→ INSTRUCTIONS:
- A) In the article on the two Whittier clinics, what year did Peggy's mother found the centers?
- B) Continue the article on the two Whittier clinics, starting after its last sentence.

━━━━━ PASSAGE SHOWN

At a crossroads between family planning

Jackie Au 


Nestled in a quiet and historic Uptown Whittier street corner, Planned Parenthood of Whittier provides family planning services to thousands of women every year. With discreet window shading and security-enforced entrances, the building does not seem to be the most welcoming. Yet upon entering, posters with slogans such as: “No judgment. Just Care” and “We’re here for you. Our doors are open” line the walls, alongside various pride flags. The corner next to the front desk is flanked with pamphlets on various sexual health dilemmas and their treatments, as well as resources on birth control and family planning.

The clinic provides women and men with access to vital family-care options such as free STD checks, pregnancy tests, abortions, screening for different cancers, and assistance with child care. However, before even entering the clinic, or even entering the parking lot for that matter, a small, old building across the street catches the eye.

Less than 100 feet away from the Planned Parenthood is the Whittier Life Center. It has the feel of a Planned Parenthood that has been left in the sun too long. Signs line the windows of the dilapidated building with faded images of happy families and smiling babies. Baby jumpers, with cute blue letters on them spell out the words “Choose Life.” A number for a pregnancy hotline is plastered on the side of the building, but no one seems to be inside, and, in fact, no one is. At least, not until an appointment is made.

The pregnancy hotline number works, and a friendly female voice belonging to a woman named Peggy picks up on the other end. She explains that her mother founded these clinics in 1971. Peggy’s demeanor was pleasant and caring. She informed me that there are two of these centers in Whittier. Peggy wanted to know if I was pregnant, and she seemed thrilled to hear that I was not and at little risk of that.

━━━━━━━━━━
━━━━━ INFORMATION SUPPLIED

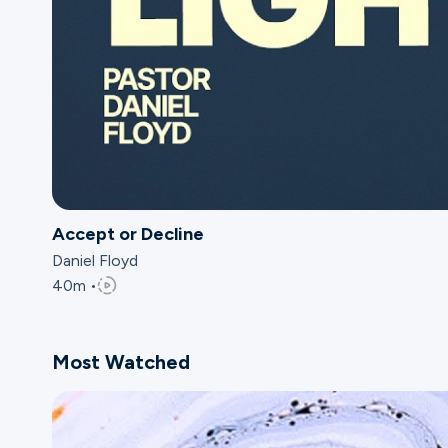
Accept or Decline
Daniel Floyd
40m •
Most Watched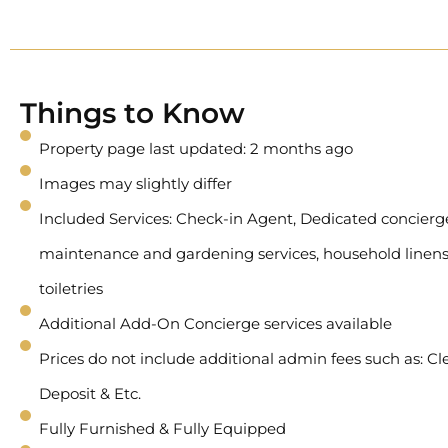
Things to Know
Property page last updated: 2 months ago
Images may slightly differ
Included Services: Check-in Agent, Dedicated concierge 
maintenance and gardening services, household linens
toiletries
Additional Add-On Concierge services available
Prices do not include additional admin fees such as: Cl
Deposit & Etc.
Fully Furnished & Fully Equipped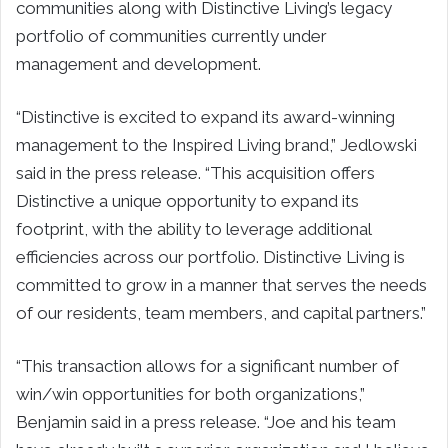
communities along with Distinctive Living’s legacy
portfolio of communities currently under
management and development.
“Distinctive is excited to expand its award-winning
management to the Inspired Living brand,” Jedlowski
said in the press release. “This acquisition offers
Distinctive a unique opportunity to expand its
footprint, with the ability to leverage additional
efficiencies across our portfolio. Distinctive Living is
committed to grow in a manner that serves the needs
of our residents, team members, and capital partners.”
“This transaction allows for a significant number of
win/win opportunities for both organizations,”
Benjamin said in a press release. “Joe and his team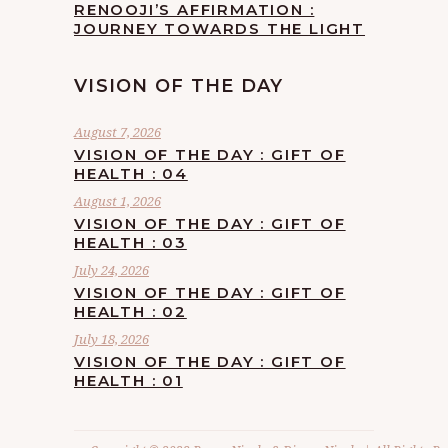
RENOOJI’S AFFIRMATION :
JOURNEY TOWARDS THE LIGHT
VISION OF THE DAY
August 7, 2026
VISION OF THE DAY : GIFT OF
HEALTH : 04
August 1, 2026
VISION OF THE DAY : GIFT OF
HEALTH : 03
July 24, 2026
VISION OF THE DAY : GIFT OF
HEALTH : 02
July 18, 2026
VISION OF THE DAY : GIFT OF
HEALTH : 01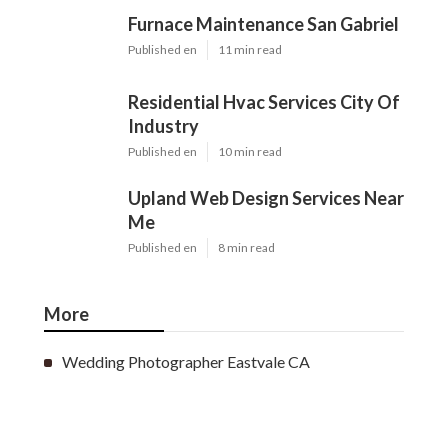
Furnace Maintenance San Gabriel
Published en
11 min read
Residential Hvac Services City Of
Industry
Published en
10 min read
Upland Web Design Services Near
Me
Published en
8 min read
More
Wedding Photographer Eastvale CA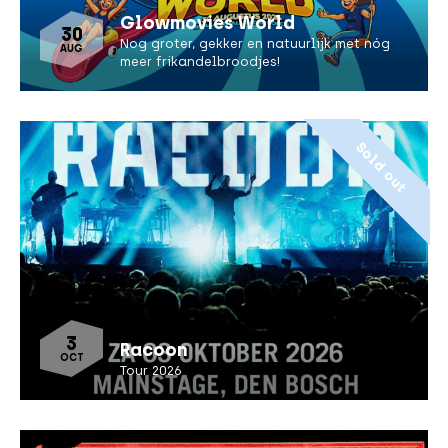
Glowmovies World
30
Nog groter, gekker en natuurlijk met nóg
AUG
meer frikandelbroodjes!
Sold out
3
Racoon
OCT
Tour 2026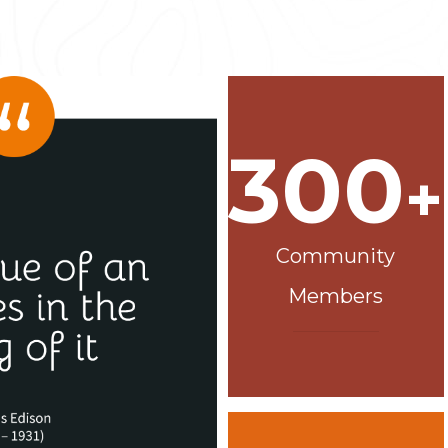
300
+
Community
Members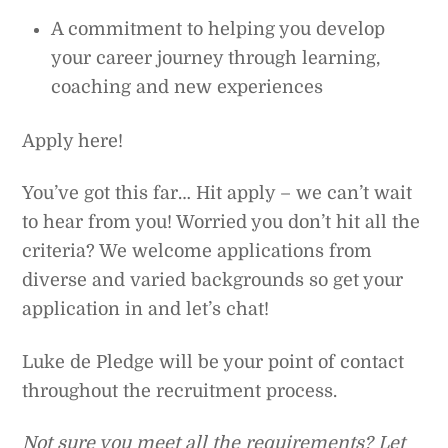
A commitment to helping you develop
your career journey through learning,
coaching and new experiences
Apply here!
You’ve got this far… Hit apply – we can’t wait
to hear from you! Worried you don’t hit all the
criteria? We welcome applications from
diverse and varied backgrounds so get your
application in and let’s chat!
Luke de Pledge will be your point of contact
throughout the recruitment process.
Not sure you meet all the requirements? Let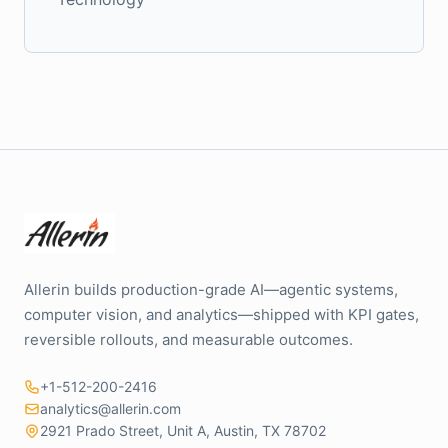
Allerin builds production-grade AI—agentic systems,
computer vision, and analytics—shipped with KPI gates,
reversible rollouts, and measurable outcomes.
+1-512-200-2416
analytics@allerin.com
2921 Prado Street, Unit A, Austin, TX 78702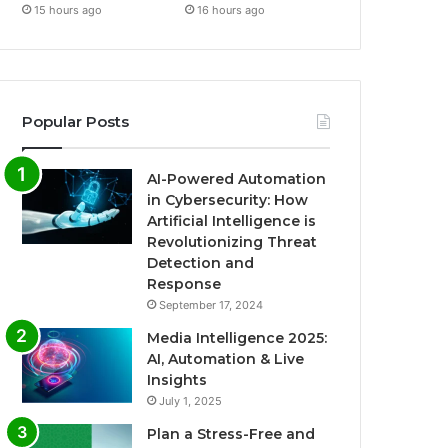
15 hours ago
16 hours ago
Popular Posts
AI-Powered Automation
in Cybersecurity: How
Artificial Intelligence is
Revolutionizing Threat
Detection and
Response
September 17, 2024
Media Intelligence 2025:
AI, Automation & Live
Insights
July 1, 2025
Plan a Stress-Free and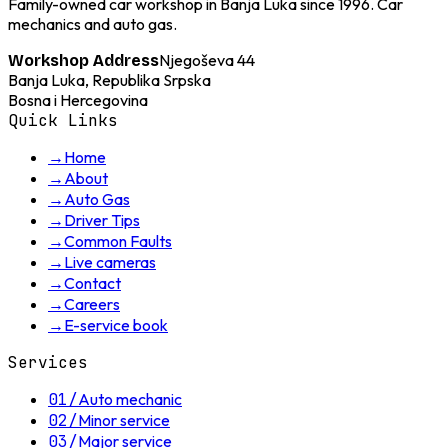
Family-owned car workshop in Banja Luka since 1996. Car
mechanics and auto gas.
Njegoševa 44
Workshop Address
Banja Luka, Republika Srpska
Bosna i Hercegovina
Quick Links
→
Home
→
About
→
Auto Gas
→
Driver Tips
→
Common Faults
→
Live cameras
→
Contact
→
Careers
→
E-service book
Services
01
/
Auto mechanic
02
/
Minor service
03
/
Major service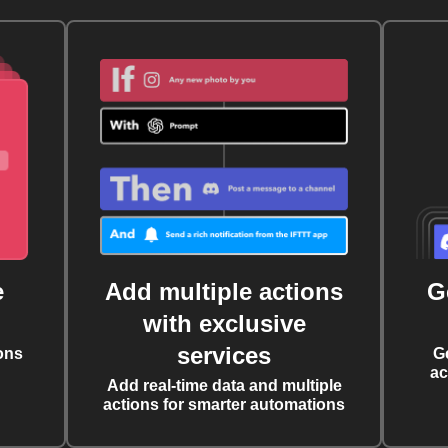
e
Add multiple actions
G
with exclusive
services
ons
G
ac
Add real-time data and multiple
actions for smarter automations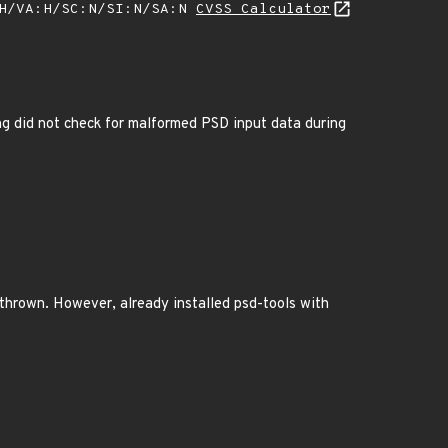
:H/VA:H/SC:N/SI:N/SA:N
CVSS Calculator
g did not check for malformed PSD input data during
 thrown. However, already installed psd-tools with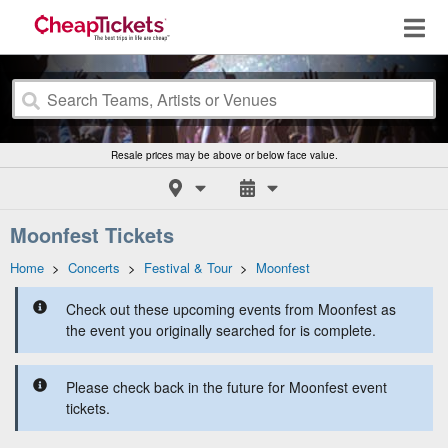
Resale prices may be above or below face value.
Moonfest Tickets
Home
>
Concerts
>
Festival & Tour
>
Moonfest
Check out these upcoming events from Moonfest as
the event you originally searched for is complete.
Please check back in the future for Moonfest event
tickets.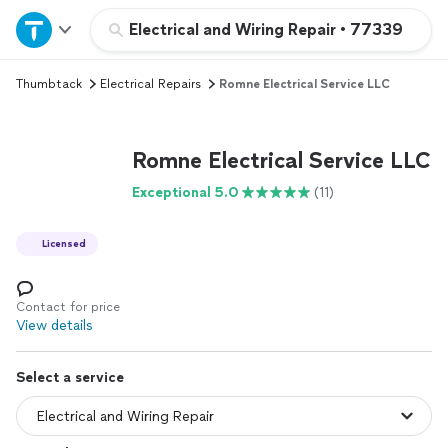
Home
Electrical and Wiring Repair
•
77339
Thumbtack
Electrical Repairs
Romne Electrical Service LLC
Explore Services
Join as a pro
Romne Electrical Service LLC
Exceptional 5.0
(11)
Sign up
Licensed
Log in
Contact for price
View details
Select a service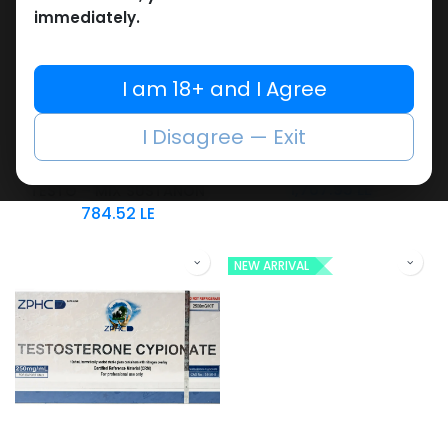
immediately.
I am 18+ and I Agree
Testosterones
Testosterones
-Testosterone Blend-
-Testosterone Blend
I Disagree — Exit
250 MG/ML-10 X 1 ML
-250 MG/ML-10 ML VIAL
TESTO MIX 250
AMPULE
1,767.95
LE
TESTO – MIX SUSTANON
784.52
LE
NEW ARRIVAL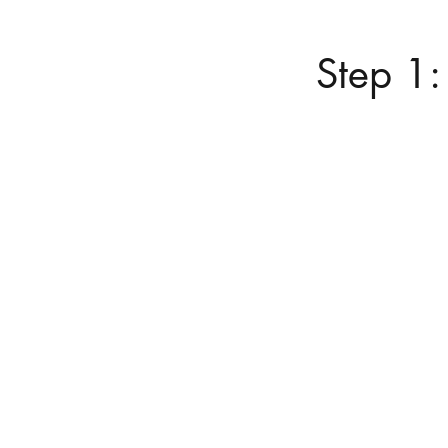
Step 1: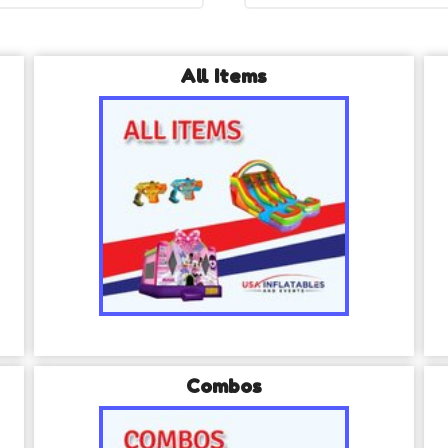
All Items
Combos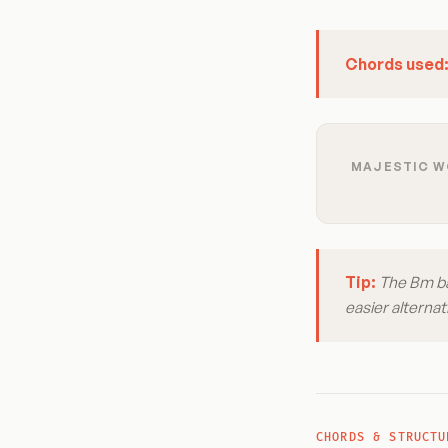
Chords used
MAJESTIC WO
Tip:
The Bm bar
easier alternat
CHORDS & STRUCTU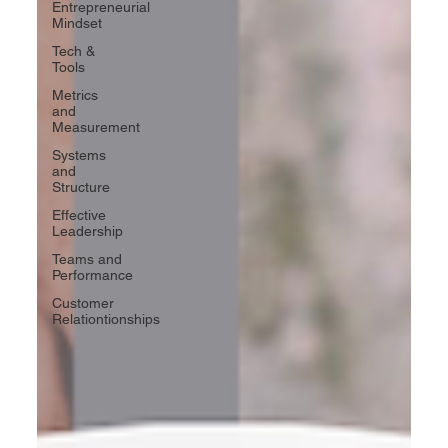
Entrepreneurial
Mindset
Tech &
Tools
Metrics
and
Measurement
Systems
and
Structure
Effective
Leadership
Teams and
Performance
Customer
Relationtionships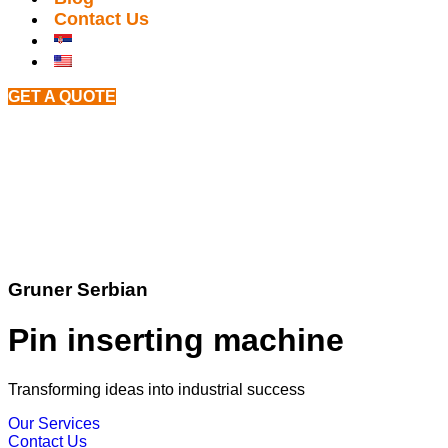
Contact Us
GET A QUOTE
Gruner Serbian
Pin inserting machine
Transforming ideas into industrial success
Our Services
Contact Us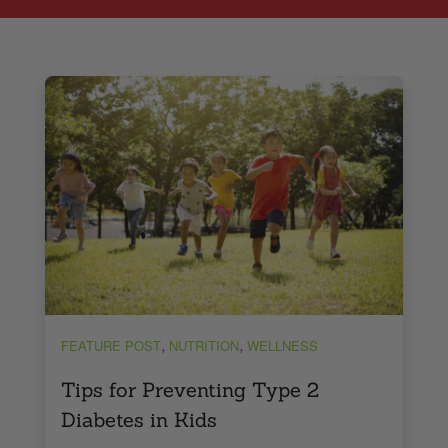
,
,
FEATURE POST
NUTRITION
WELLNESS
Tips for Preventing Type 2
Diabetes in Kids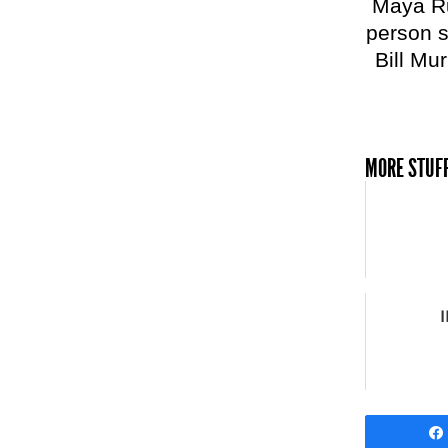
Maya Ru
person s
Bill Mur
MORE STUFF
I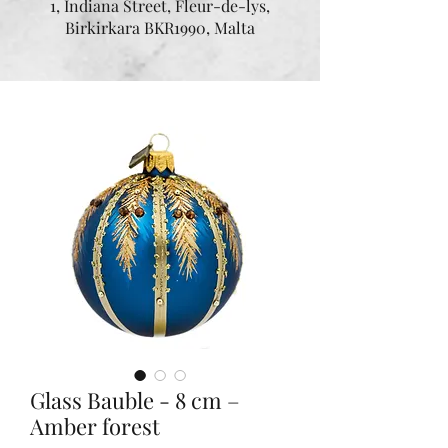
1, Indiana Street, Fleur-de-lys,
Birkirkara BKR1990, Malta
Glass Bauble - 8 cm –
Amber forest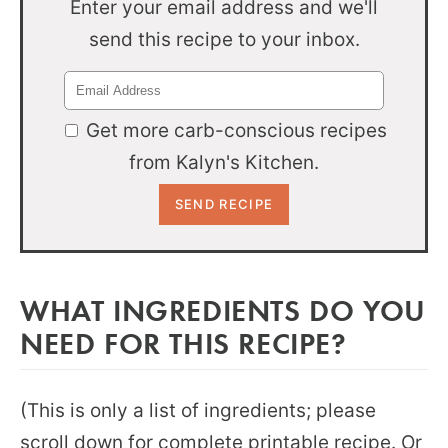
Enter your email address and we'll
send this recipe to your inbox.
Get more carb-conscious recipes
from Kalyn's Kitchen.
WHAT INGREDIENTS DO YOU
NEED FOR THIS RECIPE?
(This is only a list of ingredients; please
scroll down for complete printable recipe. Or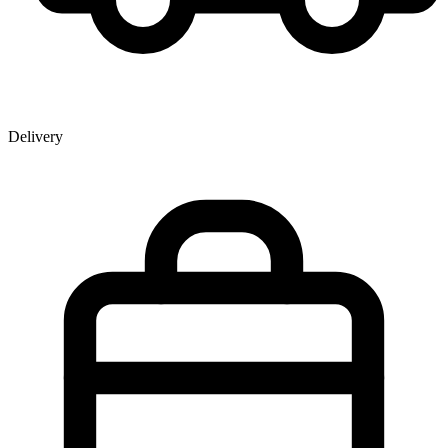
Delivery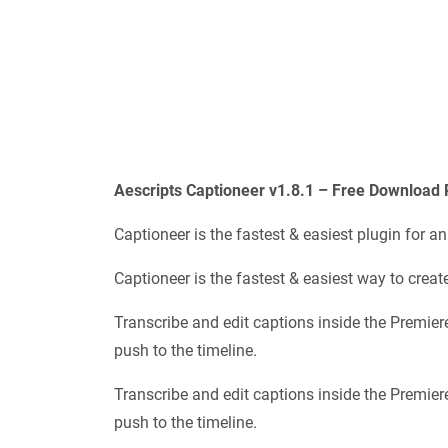
Aescripts Captioneer v1.8.1 – Free Download 
Captioneer is the fastest & easiest plugin for a
Captioneer is the fastest & easiest way to creat
Transcribe and edit captions inside the Premiere
push to the timeline.
Transcribe and edit captions inside the Premiere
push to the timeline.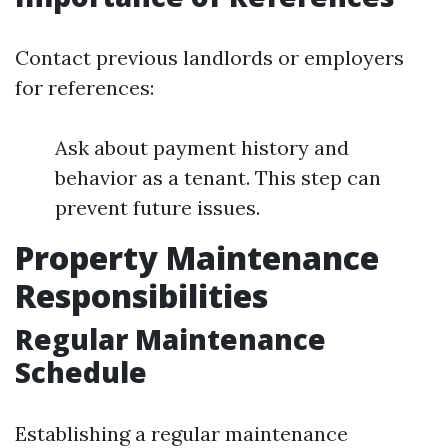
Contact previous landlords or employers
for references:
Ask about payment history and
behavior as a tenant. This step can
prevent future issues.
Property Maintenance
Responsibilities
Regular Maintenance
Schedule
Establishing a regular maintenance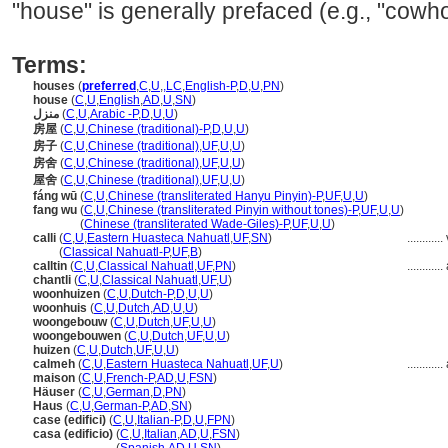
"house" is generally prefaced (e.g., "cowh
Terms:
houses
(
preferred
,
C
,
U
,
,
LC
,
English-P
,
D
,
U
,
PN
)
house
(
C
,
U
,
English
,
AD
,
U
,
SN
)
منزل
(
C
,
U
,
Arabic -P
,
D
,
U
,
U
)
房屋
(
C
,
U
,
Chinese (traditional)-P
,
D
,
U
,
U
)
房子
(
C
,
U
,
Chinese (traditional)
,
UF
,
U
,
U
)
房舍
(
C
,
U
,
Chinese (traditional)
,
UF
,
U
,
U
)
屋舍
(
C
,
U
,
Chinese (traditional)
,
UF
,
U
,
U
)
fáng wū
(
C
,
U
,
Chinese (transliterated Hanyu Pinyin)-P
,
UF
,
U
,
U
)
fang wu
(
C
,
U
,
Chinese (transliterated Pinyin without tones)-P
,
UF
,
U
,
U
)
fang wu
(
Chinese (transliterated Wade-Giles)-P
,
UF
,
U
,
U
)
calli
(
C
,
U
,
Eastern Huasteca Nahuatl
,
UF
,
SN
)
............
calli
(
Classical Nahuatl-P
,
UF
,
B
)
calltin
(
C
,
U
,
Classical Nahuatl
,
UF
,
PN
)
............
chantli
(
C
,
U
,
Classical Nahuatl
,
UF
,
U
)
woonhuizen
(
C
,
U
,
Dutch-P
,
D
,
U
,
U
)
woonhuis
(
C
,
U
,
Dutch
,
AD
,
U
,
U
)
woongebouw
(
C
,
U
,
Dutch
,
UF
,
U
,
U
)
woongebouwen
(
C
,
U
,
Dutch
,
UF
,
U
,
U
)
huizen
(
C
,
U
,
Dutch
,
UF
,
U
,
U
)
calmeh
(
C
,
U
,
Eastern Huasteca Nahuatl
,
UF
,
U
)
............
maison
(
C
,
U
,
French-P
,
AD
,
U
,
FSN
)
Häuser
(
C
,
U
,
German
,
D
,
PN
)
Haus
(
C
,
U
,
German-P
,
AD
,
SN
)
case (edifici)
(
C
,
U
,
Italian-P
,
D
,
U
,
FPN
)
casa (edificio)
(
C
,
U
,
Italian
,
AD
,
U
,
FSN
)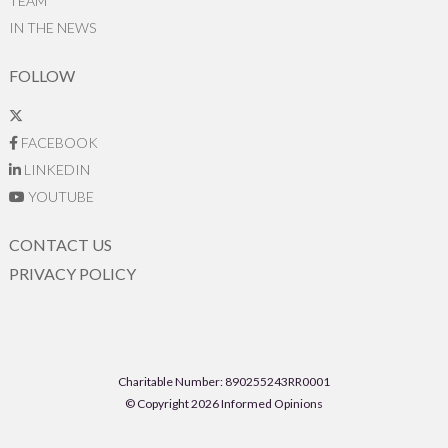
TEAM
IN THE NEWS
FOLLOW
FACEBOOK
LINKEDIN
YOUTUBE
CONTACT US
PRIVACY POLICY
Charitable Number: 890255243RR0001
© Copyright 2026 Informed Opinions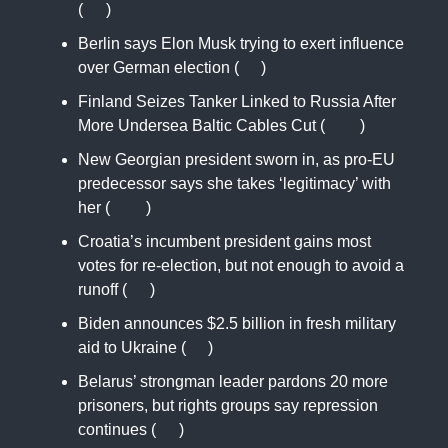
(
AP
)
Berlin says Elon Musk trying to exert influence
over German election (
RT
)
Finland Seizes Tanker Linked to Russia After
More Undersea Baltic Cables Cut (
WSJ
)
New Georgian president sworn in, as pro-EU
predecessor says she takes ‘legitimacy’ with
her (
CNN
)
Croatia’s incumbent president gains most
votes for re-election, but not enough to avoid a
runoff (
AP
)
Biden announces $2.5 billion in fresh military
aid to Ukraine (
RT
)
Belarus’ strongman leader pardons 20 more
prisoners, but rights groups say repression
continues (
AP
)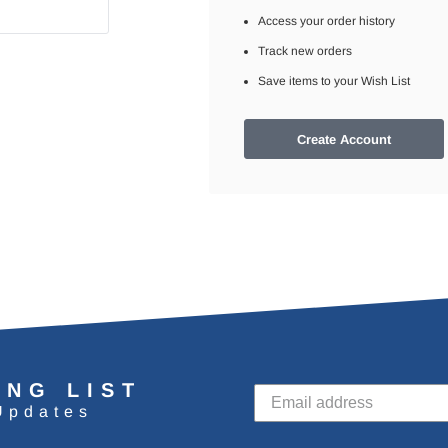
Access your order history
Track new orders
Save items to your Wish List
Create Account
ING LIST
Updates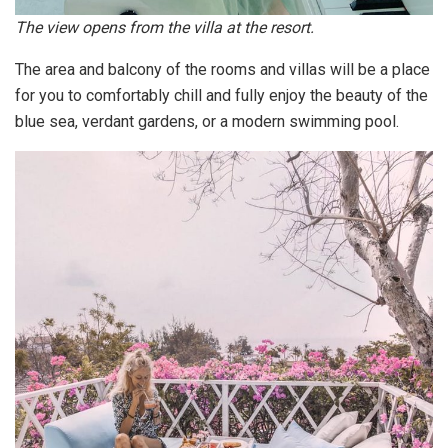
The view opens from the villa at the resort.
The area and balcony of the rooms and villas will be a place
for you to comfortably chill and fully enjoy the beauty of the
blue sea, verdant gardens, or a modern swimming pool.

━━━━━━━━━━

→ ANSWERS GIVEN:
- A) 1971

- B)
She seemed thrilled to hear that, though her tone became a little less welcoming when I told her who I worked for and why I was calling. After I assured her that I simply wanted to know more about what she and her center do, she hesitantly agreed to speak.

Some advocates for women’s health contend that crisis pregnancy centers such as these are misleading. Facilities such as the Whittier Life Center may, at first glance, seem like a women’s health clinic, but, as Peggy explained, they bill themselves as “Pregnancy Counseling Centers” and “Crisis Pregnancy Centers.” Although they advertise free pregnancy tests, they only provide the test kits. They do not administer them at the center. Primarily, they seek to persuade women to making decisions that, according to Peggy, “both the woman and the child can live with.”

Oftentimes, these centers are headed by untrained individuals who are not doctors or nurses.

End The Lies, an advocacy organization run by Pro-Choice America seeks to provide transparency about “the more than 2,700 fake women’s health centers across the country [that] intentionally mislead and deceive pregnant women and families.” The Whittier Life Center is a recorded fake clinic by the organization. 

According to, “These are facilities that claim to offer pregnancy-related health care and medical services, but prey on women at a vulnerable moment in their lives by pushing medically inaccurate information, using deceptive advertising, running misleading websites, and engaging in a variety of other dishonest tactics to lure women seeking care and information about their full range of healthcare options into visiting these facilities.”

Peggy, however, appeared to be very upfront about the reality that the Whittier Life Center was not a clinic. As the conversation continued, though, she started to speak of medical “facts” such as birth control not being effective and that, during a pregnancy, an embryo’s heart starts to beat even before a woman’s period is missed.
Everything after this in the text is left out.